From His Tail to His Snout

Pigs

Psalm 84:11

Do you think, brother, that in God’s great plan
When He was prescribing the best food for man,

Think he made a mistake in leaving the swine out
For he was not good from his tail to his snout?

1 Corinthians 3:17

Oh, the carcass of an old dead horse or a cow
Don’t get too rotten for a dirty old sow;

Though we holler a lot about boils and gout
We eat Miss Piggy from her tail to her snout.

Ezekiel 33:11

We couldn’t eat the buzzard, we’d think it a crime,
But how much more filthy is he than the swine

That we make into pie, or we cook him with kraut
And eat him or die, from his tail to his snout?

Isaiah 66:2-4

We cook him with cabbage or boil him with greens,
With his mangy old hide we season our beans;

With his scabs and his boils within and without
Sweet Piggy we eat from his tail to his snout.

Isaiah 55:2

On filth they feast, while in stink-holes they lay
And still for their carcass our money we pay;

The preacher, professor, or the judge on his bench
Eat the carrion-eater, his filth, and his stench.

Ezekiel 22:26

In the filth you can see him clear up to his eyes
His slimy old carcass all covered with flies;

Most dead with cholera (due to butcher, no doubt),
We still think him good from tail to snout.

2 Corinthians 6:17

We eat the old grunter, we eat the young shoat;
The fat that we fancied may be pus or bloat;

It would smell as good, and as healthy no doubt
As the hoofs and the hide, the tail and the snout.

Isaiah 66:17

We may like him lean, or may like him best fat;
Just as well eat the dog, or else eat a cat;

Just as well eat the buzzard, the owl or the bat,
The lizard or the snake, the mouse or the rat.

Romans 12:1

Our most sensitive natures would almost run wild
If we handled the corpse of a man or a child,

But we sit at our table and cram down our throat
With the greatest relish—the corpse of a shoat.

Deuteronomy 14:3

God made him a scavenger, He says he’s unclean;
What other creature is as filthy and mean?

If we eat his flesh, or touch his dead carcass
With sin and disease it surely will mark us.

Leviticus 11:7, 8

‘Tis sad, brother, although God’s Word is just,
We eat the slop-eater, for eat him we must;

The dirtiest of beast we will not do without,
But eat them we will, from the tail to the snout.

Matthew 15:8

Now we sing and we talk of God’s love so divine;
Like vultures, then feast on the dirty old swine.

We might shun many ills, and diseases, no doubt,
By not eating him—from his tail to his snout.

1 Corinthians 10:31

Yes, we worship the Lord, and pray and shout,
But that old hog flavor we can’t do without;

For ham, bacon, and sausage, we go the whole route
And eat the whole hog from his tail to his snout.

2 Peter 2:22

In God’s Word we find he is classed with the dog,
No matter how highbred he still is a hog.

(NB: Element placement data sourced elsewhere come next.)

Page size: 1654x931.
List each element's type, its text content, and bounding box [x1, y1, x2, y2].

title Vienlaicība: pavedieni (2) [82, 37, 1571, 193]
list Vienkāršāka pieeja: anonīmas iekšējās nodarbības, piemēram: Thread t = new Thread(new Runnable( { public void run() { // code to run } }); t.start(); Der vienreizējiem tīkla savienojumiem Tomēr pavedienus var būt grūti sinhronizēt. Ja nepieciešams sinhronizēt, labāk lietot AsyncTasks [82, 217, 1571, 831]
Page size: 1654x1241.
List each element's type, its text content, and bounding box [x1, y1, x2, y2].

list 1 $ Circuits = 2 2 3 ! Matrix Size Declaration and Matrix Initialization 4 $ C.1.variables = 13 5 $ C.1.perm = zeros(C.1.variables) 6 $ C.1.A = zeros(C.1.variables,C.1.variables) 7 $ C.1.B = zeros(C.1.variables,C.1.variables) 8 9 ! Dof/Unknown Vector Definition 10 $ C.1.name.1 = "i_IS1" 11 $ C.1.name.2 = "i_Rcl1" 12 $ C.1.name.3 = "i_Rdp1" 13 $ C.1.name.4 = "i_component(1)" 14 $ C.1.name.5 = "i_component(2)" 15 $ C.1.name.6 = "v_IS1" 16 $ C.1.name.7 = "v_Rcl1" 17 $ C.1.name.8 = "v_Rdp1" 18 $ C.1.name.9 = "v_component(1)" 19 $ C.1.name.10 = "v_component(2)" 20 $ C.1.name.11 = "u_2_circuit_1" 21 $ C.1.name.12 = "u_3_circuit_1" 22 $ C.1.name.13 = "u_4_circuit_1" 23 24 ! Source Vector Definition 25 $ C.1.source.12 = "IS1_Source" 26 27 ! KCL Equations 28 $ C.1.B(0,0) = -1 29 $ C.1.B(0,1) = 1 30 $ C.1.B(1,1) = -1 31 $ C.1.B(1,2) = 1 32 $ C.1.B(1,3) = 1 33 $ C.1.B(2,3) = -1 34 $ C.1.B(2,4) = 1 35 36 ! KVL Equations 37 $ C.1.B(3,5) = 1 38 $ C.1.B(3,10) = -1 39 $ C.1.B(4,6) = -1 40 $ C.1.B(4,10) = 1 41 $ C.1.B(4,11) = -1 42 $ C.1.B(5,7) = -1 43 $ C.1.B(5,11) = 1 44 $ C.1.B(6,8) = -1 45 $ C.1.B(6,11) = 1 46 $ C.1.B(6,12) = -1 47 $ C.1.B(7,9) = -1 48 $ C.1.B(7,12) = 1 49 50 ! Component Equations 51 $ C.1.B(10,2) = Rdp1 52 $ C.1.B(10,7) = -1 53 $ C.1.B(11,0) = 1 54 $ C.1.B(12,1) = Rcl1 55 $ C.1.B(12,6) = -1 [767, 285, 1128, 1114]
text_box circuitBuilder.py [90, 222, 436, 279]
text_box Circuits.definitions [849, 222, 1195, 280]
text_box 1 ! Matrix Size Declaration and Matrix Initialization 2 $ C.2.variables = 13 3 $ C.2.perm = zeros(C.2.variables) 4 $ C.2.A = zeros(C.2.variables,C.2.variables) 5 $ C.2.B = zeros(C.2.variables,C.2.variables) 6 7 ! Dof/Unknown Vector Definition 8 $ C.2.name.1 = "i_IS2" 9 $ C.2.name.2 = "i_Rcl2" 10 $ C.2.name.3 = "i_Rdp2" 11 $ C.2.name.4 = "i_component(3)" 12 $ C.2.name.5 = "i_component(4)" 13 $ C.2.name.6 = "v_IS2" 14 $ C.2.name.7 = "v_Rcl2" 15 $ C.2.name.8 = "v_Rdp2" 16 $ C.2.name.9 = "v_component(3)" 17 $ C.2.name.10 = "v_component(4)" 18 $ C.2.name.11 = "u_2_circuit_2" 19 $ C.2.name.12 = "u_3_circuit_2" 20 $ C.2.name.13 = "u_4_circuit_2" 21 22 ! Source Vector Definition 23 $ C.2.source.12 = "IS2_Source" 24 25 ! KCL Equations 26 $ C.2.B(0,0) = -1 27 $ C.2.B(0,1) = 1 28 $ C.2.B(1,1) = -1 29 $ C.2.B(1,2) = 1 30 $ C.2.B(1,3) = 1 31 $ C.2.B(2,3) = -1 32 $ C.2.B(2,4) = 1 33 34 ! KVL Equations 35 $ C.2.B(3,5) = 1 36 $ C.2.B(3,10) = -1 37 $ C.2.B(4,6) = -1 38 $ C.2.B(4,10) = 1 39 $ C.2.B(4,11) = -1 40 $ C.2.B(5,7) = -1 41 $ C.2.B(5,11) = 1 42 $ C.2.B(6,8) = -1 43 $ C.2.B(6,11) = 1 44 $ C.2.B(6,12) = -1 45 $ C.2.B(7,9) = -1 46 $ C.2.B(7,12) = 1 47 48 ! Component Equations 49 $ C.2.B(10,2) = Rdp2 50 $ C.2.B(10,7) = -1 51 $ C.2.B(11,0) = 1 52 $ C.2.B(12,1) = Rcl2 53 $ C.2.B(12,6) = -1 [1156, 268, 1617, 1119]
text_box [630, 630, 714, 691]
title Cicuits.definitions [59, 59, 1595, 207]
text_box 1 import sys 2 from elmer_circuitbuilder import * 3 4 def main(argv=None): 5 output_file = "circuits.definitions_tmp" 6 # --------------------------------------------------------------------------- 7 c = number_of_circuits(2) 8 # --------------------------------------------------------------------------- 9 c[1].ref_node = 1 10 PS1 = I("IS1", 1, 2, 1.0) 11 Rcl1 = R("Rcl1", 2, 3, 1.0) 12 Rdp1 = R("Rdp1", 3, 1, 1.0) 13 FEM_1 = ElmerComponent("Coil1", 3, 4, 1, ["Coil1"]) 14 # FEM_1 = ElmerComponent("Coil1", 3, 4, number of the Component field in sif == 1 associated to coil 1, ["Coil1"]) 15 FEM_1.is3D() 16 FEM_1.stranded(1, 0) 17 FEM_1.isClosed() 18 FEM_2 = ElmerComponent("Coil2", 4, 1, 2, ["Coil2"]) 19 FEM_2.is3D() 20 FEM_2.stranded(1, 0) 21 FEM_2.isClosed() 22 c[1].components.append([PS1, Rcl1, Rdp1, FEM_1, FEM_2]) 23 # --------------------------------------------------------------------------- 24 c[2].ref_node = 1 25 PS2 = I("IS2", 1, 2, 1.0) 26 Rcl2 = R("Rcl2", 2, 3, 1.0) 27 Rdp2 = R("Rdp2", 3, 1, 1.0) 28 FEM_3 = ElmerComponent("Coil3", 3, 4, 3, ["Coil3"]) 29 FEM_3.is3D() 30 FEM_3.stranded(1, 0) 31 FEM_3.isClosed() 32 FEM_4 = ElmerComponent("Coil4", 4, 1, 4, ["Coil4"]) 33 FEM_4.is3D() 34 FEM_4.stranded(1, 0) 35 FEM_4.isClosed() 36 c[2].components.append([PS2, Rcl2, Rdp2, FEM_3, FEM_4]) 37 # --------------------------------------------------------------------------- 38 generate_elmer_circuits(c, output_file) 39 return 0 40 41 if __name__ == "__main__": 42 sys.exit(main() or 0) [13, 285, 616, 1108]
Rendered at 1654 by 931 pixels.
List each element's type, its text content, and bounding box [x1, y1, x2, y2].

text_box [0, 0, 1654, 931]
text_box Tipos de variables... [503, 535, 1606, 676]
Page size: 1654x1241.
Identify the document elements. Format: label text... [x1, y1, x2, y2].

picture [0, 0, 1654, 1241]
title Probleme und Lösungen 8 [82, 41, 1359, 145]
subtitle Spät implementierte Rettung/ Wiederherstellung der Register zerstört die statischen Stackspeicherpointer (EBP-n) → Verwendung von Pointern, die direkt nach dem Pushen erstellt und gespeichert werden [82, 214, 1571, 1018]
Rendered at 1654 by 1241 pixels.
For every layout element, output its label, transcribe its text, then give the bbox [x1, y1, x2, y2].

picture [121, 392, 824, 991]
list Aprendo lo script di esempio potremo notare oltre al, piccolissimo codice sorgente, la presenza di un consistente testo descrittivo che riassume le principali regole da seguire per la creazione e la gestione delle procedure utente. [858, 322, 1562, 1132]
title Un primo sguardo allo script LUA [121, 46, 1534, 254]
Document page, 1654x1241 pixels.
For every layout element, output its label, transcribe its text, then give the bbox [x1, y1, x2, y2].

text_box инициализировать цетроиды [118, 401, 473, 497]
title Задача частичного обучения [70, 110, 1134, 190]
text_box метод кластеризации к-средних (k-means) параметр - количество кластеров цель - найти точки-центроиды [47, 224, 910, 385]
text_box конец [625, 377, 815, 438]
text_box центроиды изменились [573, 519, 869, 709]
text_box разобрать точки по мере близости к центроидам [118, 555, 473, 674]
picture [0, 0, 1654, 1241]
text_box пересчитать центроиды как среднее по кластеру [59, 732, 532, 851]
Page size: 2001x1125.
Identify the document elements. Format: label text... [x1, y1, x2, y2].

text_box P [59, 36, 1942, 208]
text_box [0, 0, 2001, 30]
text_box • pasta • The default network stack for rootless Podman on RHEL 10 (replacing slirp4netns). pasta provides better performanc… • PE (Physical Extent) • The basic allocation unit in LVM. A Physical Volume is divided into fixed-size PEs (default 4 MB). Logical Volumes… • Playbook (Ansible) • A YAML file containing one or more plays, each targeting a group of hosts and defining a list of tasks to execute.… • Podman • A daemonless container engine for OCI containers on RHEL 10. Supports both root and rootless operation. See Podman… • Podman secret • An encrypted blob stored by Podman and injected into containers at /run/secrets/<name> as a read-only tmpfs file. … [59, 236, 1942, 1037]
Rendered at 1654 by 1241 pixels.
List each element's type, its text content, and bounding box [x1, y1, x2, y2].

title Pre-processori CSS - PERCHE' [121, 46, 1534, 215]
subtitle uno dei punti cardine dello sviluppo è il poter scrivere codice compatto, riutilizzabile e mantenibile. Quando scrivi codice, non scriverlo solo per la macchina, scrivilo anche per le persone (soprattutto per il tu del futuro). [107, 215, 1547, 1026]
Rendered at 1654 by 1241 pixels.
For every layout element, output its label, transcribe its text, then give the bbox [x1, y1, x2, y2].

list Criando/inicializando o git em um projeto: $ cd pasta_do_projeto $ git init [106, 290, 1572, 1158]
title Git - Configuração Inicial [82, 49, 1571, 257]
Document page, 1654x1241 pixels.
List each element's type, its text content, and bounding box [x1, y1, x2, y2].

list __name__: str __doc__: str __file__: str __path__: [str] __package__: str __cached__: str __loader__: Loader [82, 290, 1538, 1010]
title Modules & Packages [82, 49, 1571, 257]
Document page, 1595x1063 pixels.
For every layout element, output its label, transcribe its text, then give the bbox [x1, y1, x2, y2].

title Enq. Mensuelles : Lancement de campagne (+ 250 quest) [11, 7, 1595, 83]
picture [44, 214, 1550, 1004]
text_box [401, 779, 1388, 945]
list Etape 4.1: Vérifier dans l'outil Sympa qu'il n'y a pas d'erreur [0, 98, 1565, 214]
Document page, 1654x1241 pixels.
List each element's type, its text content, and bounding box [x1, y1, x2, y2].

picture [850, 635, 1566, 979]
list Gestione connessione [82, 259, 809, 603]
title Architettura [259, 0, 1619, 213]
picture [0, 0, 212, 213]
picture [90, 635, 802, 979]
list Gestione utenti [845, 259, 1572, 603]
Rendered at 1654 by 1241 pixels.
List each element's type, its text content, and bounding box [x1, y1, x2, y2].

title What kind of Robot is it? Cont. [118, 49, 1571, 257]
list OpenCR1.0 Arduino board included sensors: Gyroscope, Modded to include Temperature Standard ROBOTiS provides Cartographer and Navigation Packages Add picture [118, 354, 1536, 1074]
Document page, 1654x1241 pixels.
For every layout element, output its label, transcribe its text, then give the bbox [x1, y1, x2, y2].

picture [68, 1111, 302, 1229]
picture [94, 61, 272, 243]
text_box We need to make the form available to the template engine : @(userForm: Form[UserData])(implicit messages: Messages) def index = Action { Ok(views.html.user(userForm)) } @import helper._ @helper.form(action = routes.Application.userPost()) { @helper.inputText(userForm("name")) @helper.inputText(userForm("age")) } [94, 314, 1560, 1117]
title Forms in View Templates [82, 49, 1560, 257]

Though you wash him, or teach if you will,
He still will go back to his mire and his swill.

Genesis 1:29

We’d be better off if we obeyed God’s command,
And ate vegetables, grain and fruit of the land,

Then it wouldn’t take half of the tonic and pills
To relieve all mankind of their swine-fed ills.

Genesis 9:5

You may think of fresh pork as a very rare treat
But our bodies are made of just what we eat,

And the food he has eaten, the filth of the land,
Goes into our body as food, second-hand.

3 John 2

No wonder we are weak and heart beats are slow,
Sanitariums full, hospitals o’erflow,

For we eat such unclean, abominable things
That are creeping, crawling, or flying with wings.

Psalm 119:105

God forbade us to eat these dirty old creatures,
No matter what is the theory of preachers;

If left to man’s opinion—we’d not know the right,
But thank the Lord, in His Word there is light.

Luke 4:2, 5

And now, my brother, you may no doubt recall—
Indulgence of appetite caused Adam’s fall.

Our Saviour was tempted on this point, no doubt
Then why do we eat from his tail to his snout?

Revelation 22:11, 12

Now I’ve told you my story, recited my piece;
If you can eat pork with your conscience at ease,

If sin, filth, or disease, you care little about—
Keep on eating the brute, from his tail to his snout.

The author of this poem wrote:

A returned Missionary Baptist Minister with ten letters after his name, writes me upon receiving the poem, “From His Tail to His Snout,” as follows:

“Literature received, glad to get it. Forty-five years ago when in Inland China I saw hogs eating dead children. At once I ceased eating hog, my stomach trouble, dyspepsia and indigestion disappeared, so that was proof positive what caused it. So I say to people, ‘If you want cancer for breakfast, rheumatism for dinner and tuberculosis for supper eat hog.’ I don’t want any for God classed it with rats and mice. I am often asked. ‘What do you season with?’ We use vegetable shortening; it’s cheaper and better. Long may you live and scatter the truth.”